Fashion I was watching The September Edition yesterday, the documentary about the titanic struggle to run the fashion industry between two huge personalities, Anna Wintour and Grace Coddington, and decided to have a look at Vogue Magazine's US website to see if I can tell who's won this month's battle. I duly typed vogue.com into Firefox and was offered this page. There's Vogue.com at the top and the new issue with Alexa Chung on the cover.

Except that's British Vogue which is a different publication to its US parent. The url had resolved to vogue.co.uk. I tried typing vogue.com once more, and again I was presented with the British version. Vogue are geotarding (a word I hate because of its connotations but tolerating for the purposes of this post) the US equivalent of their website from the rest of the world (or the UK at the very least) and are sending us to our local equivalent. Interestingly they aren't redirecting traffic to other local sites; I can happily look at VOGUE.fr If you're in those countries and you look for vogue.com do you receive your own version too?

On one level this makes some sense. In the UK the main news stand edition of Vogue is the British version, the one available to the vast majority of people, the US edition will only be available in some select stores with a giant locality identifying label plastered across it (I'm guessing -- it's not something I've checked though that seems to be the arrangement with Wired Magazine).

Fashion trends tend to be localised (I think) and so they may feel it's important that someone looking for vogue.com should be presented with content that's relevant to their geographic area and more closely associated with the UK version of the magazine; the less net savvy might not realise that vogue.co.uk is their local site and they're trying to minimise the confusion. Even the link on Vogue's wikipedia page that says US site sends me to the UK version.

If this is policy rather than an error, flies in the face of what the internet is about, global communication and a levelling of this kind of geographical difference. There's something quite liberating about sitting in a flat in Liverpool and being able to reading The Washington Post, Pravda or The New Zealand Herald and receive a local perspective on a story without the ex-positional hand-holding. Similarly there must be some fashionistas who are keen to see what's being worn at New York parties this season, perhaps be ahead of the curve. Surely it's outside Vogue's business interests to send them towards rival websites that may be open.
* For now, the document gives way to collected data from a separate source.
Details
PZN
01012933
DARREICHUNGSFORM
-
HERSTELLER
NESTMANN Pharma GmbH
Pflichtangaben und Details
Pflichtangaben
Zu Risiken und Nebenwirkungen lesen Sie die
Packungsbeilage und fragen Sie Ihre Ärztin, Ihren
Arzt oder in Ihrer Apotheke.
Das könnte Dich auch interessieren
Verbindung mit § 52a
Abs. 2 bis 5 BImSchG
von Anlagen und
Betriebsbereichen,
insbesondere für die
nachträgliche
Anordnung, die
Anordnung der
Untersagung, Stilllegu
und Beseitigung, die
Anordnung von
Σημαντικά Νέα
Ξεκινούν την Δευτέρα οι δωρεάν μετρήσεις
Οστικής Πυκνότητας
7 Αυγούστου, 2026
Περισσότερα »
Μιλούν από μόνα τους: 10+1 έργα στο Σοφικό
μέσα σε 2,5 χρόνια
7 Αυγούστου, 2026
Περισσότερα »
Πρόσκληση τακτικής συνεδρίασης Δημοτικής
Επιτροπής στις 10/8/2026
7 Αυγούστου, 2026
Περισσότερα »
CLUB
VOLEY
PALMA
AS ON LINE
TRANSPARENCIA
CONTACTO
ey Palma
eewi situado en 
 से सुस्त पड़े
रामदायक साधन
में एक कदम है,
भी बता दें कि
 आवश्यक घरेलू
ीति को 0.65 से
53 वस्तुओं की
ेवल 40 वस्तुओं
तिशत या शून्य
Additionally, although there is a pull down box at the tail of the page labelled "Vogue International" it's a mess of broken and poorly updated links. I've checked. Selecting "US" takes you back to .co.uk (comma) "France" resolves to this old domain with DNS made easy ironically plastered across it. "Italy" sends us to style.it, publisher Conde Naste's main portal for the region and not Vogue's own section. Most of them call themselves VOGUE.com when the inclusion of the international sub-domains would help underscore their localised origins.
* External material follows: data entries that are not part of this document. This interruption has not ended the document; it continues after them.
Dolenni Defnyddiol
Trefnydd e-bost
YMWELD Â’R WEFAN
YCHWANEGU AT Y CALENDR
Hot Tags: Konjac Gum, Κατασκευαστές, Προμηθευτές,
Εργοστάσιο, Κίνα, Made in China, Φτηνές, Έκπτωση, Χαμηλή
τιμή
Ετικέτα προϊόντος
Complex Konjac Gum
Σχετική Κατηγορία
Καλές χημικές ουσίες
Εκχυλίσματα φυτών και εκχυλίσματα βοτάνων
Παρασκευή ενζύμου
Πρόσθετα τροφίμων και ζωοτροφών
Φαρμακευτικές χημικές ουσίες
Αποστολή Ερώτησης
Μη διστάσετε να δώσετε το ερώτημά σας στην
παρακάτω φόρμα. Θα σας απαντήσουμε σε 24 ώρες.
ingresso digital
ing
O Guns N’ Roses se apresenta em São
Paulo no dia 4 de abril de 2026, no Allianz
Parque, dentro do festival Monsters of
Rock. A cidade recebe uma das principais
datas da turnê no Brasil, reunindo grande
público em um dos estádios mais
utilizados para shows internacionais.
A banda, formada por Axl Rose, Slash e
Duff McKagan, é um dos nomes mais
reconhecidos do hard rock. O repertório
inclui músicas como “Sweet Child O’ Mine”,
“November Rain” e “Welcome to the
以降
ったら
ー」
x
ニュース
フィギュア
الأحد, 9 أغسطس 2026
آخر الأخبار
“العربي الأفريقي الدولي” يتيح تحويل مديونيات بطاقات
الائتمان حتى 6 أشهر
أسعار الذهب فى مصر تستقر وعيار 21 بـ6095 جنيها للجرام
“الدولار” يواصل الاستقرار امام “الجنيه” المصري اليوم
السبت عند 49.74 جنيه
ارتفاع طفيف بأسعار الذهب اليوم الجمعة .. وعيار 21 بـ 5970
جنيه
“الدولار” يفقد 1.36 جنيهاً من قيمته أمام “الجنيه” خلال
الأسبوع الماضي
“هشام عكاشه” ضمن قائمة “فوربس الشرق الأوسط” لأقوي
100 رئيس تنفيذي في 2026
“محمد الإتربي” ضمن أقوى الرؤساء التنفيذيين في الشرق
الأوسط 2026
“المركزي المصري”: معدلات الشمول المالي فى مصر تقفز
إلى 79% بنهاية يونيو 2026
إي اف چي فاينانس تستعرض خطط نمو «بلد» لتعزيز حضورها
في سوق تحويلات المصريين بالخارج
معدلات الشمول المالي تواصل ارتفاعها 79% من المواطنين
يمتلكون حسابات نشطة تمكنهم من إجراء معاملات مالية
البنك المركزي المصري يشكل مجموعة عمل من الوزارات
There is a work around. Google "Vogue" and under the curiously high link for British Vogue, which is also presumably the result of my location, there is the link the US vogue.com. Click that and you're back at the UK version. But click this Google cache version and low and behold we can finally see the glorious majesty of Vogue USA with Jessica Biel on the cover. Click on one of the menu options and you're sent to that page at vogue.com and you can continue to read the site's content to your heart's content.
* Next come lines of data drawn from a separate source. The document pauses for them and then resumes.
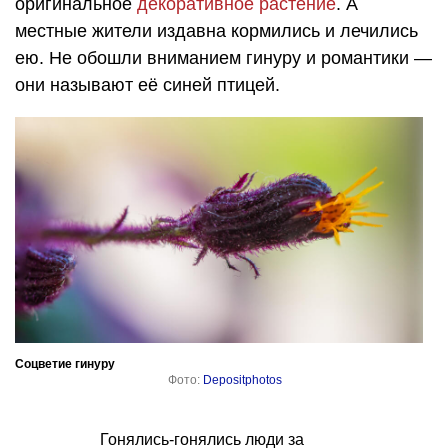
оригинальное
декоративное растение
. А
местные жители издавна кормились и лечились
ею. Не обошли вниманием гинуру и романтики —
они называют её синей птицей.
Соцветие гинуру
Фото:
Depositphotos
Гонялись-гонялись люди за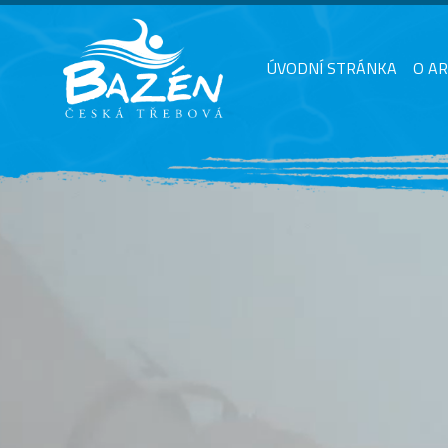
ÚVODNÍ STRÁNKA
O A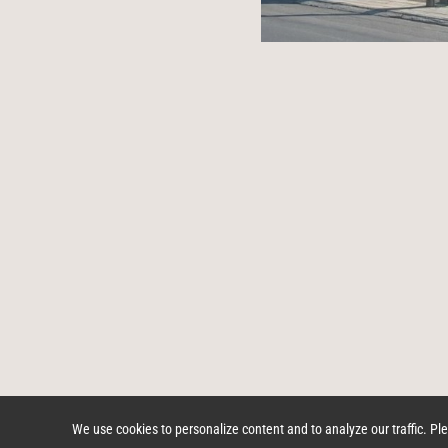
© 2026 Ifantidis - Children - juvenile furniture
Back to
We use cookies to personalize content and to analyze our traffic. Ple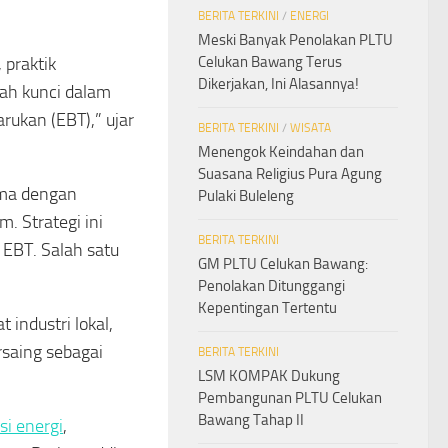
BERITA TERKINI
/
ENERGI
Meski Banyak Penolakan PLTU
 praktik
Celukan Bawang Terus
Dikerjakan, Ini Alasannya!
lah kunci dalam
rukan (EBT),” ujar
BERITA TERKINI
/
WISATA
Menengok Keindahan dan
Suasana Religius Pura Agung
ama dengan
Pulaki Buleleng
 Strategi ini
BERITA TERKINI
 EBT. Salah satu
GM PLTU Celukan Bawang:
Penolakan Ditunggangi
Kepentingan Tertentu
industri lokal,
rsaing sebagai
BERITA TERKINI
LSM KOMPAK Dukung
Pembangunan PLTU Celukan
Bawang Tahap II
i energi
,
And in case you're wondering, I'm still none the wiser about this season's trends, though I suspect it's probably related to textures and a simpler more classical look in whatever colour is the new grey. I have no fashion sense, spending most of my days in t-shirt and jeans. But I do think that the fashion industry is more important than it's given credit for since on a design level at least along with architecture and advertising it's one of the visual art forms that exists in our general environment and the only one that (nearly) everyone has to buy into and be knowledgeable about.